The Breakfast Table

Get Out of Town!

Hi Erik,

We were talking yesterday about how before Christmas during the whole impeachment hearings it was as though the city had been hit with a giant dose of sarin nerve gas. Actually it was more like anthrax (I had dinner last night with an expert on chemical warfare), which is bacterial. In fact we even have an expression for how this whole issue has affected Washington. It’s called Clinton poisoning.

To give you an example both James Carville and Bill Bennett have severe cases of Clinton poisoning. Since the city has been infected there is no one who has escaped but certainly there are those who have milder cases. The antidote is to get out of town. This is why after Christmas the town seems to have changed. It’s because so many people went away and were able to get disinfected and those who stayed weren’t exposed to much of it because so many were not here. So now everyone’s feeling a little healthier and more optimistic that someday all of this will be over. If you’ll forgive a few clichés, the boil has been lanced, the fever has broken. People are no longer delirious with rage or frustration. However there is a sense of exhaustion that pervades the city. Emotional, psychological, even physical exhaustion. After a severe illness you are left with no energy. People just don’t have the energy to be hysterical. Some have even gone into a sort of zen mode. A just-let-it-happen attitude seems to be the prevailing one. I think part of the reason is that Clinton himself is so tenacious, so persistent, so resilient that he enervates everyone else, his supporters and detractors alike. (We’ll discuss his supporters later.) When everyone else ends up in the infirmary he will be virtually the last man standing.

This is not to say that it won’t become virulent again. With Clinton we have seen that everything is cyclical. Just when you think you can’t stand another minute of the scandal it dissipates and things go back to normal for a while until some other atrocity pops up and it starts all over again. The other thing about it is the loss of a sense of reality. When the now debunked story broke last week about the 13-year-old boy whose mother was claiming he was Clinton’s son, I kept thinking I had already heard it before. There’s nothing about Clinton that you can tell people that will shock them because it all gets mixed up in this giant vat of molasses.
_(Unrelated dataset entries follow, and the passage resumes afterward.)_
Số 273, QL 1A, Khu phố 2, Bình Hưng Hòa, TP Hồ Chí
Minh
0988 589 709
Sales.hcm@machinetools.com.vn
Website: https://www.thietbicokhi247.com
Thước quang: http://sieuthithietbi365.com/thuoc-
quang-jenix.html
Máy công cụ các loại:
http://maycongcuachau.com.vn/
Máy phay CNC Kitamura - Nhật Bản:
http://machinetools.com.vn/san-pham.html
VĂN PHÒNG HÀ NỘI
Our mutual friend Richard Cohen said to me yesterday that if somebody told him that Clinton had been driving Princess Diana’s car at the time of the accident he would say, “Yeah, didn’t I know that already?”

Now enough about Washington . I insist we talk about you and Michi Kakutani’s rave review of your book, Face-Time in today’s New York Times (below the fold on the front page of the Arts section page B1 for anyone who cares to read it.) She really put her finger on it when she wrote that “the sex-and-power equation reigns supreme in Washington trumping both love-and-death and eros-and-lucre.” I was also happy to see the rave review Carolyn See gave you in the Washington Post and the rave review (is this getting boring?) that Margaret Carlson gave you in Time. Sounds like some kind of conspiracy to me. I hesitate to bring up the nice mentions that you got from Maureen Dowd and Bill Safire in their respective columns in the New York Times. Margaret sums up what the book is about very nicely when she says, “What makes the novel riveting is its almost anthropological description of the ebb and flow of power and status in official Washington, where the ultimate currency is access to the president, or “face time.”

Erik, could I ask you a favor? Now that you’ve been back in California for two years, do you think you could write your next book about someplace else besides Washington? You’re stealing our thunder, pal. You come in here, hang around for a few years, go to a few dinner parties, have a few lunches, hit the White House screening room a few times, steal all our good lines and observations, and then leave and write “the definitive Washington novel.” Not that I’m not totally thrilled for you. You’re a wonderful person, a good friend, and a cogent, facile, and astute observer. But do those of us whose life oeuvre is writing about Washington a favor. How about some nice inside look at New York or L.A? Don’t worry about us. We’ll be fine. We’ll surely be able to make do with your leftover “sharply observed little vignettes, comic cameos or even a political agenda,” as Michi Kakutani points out.

O.K. Enough about you. Tomorrow let’s talk about Clinton’s supporters … and detractors. Why not? I still didn’t answer your question or observation that we need a new infusion of excitement. That’s what I’m hoping our little breakfast table conversation will bring tomorrow. Is that what you call triumph of hope over experience?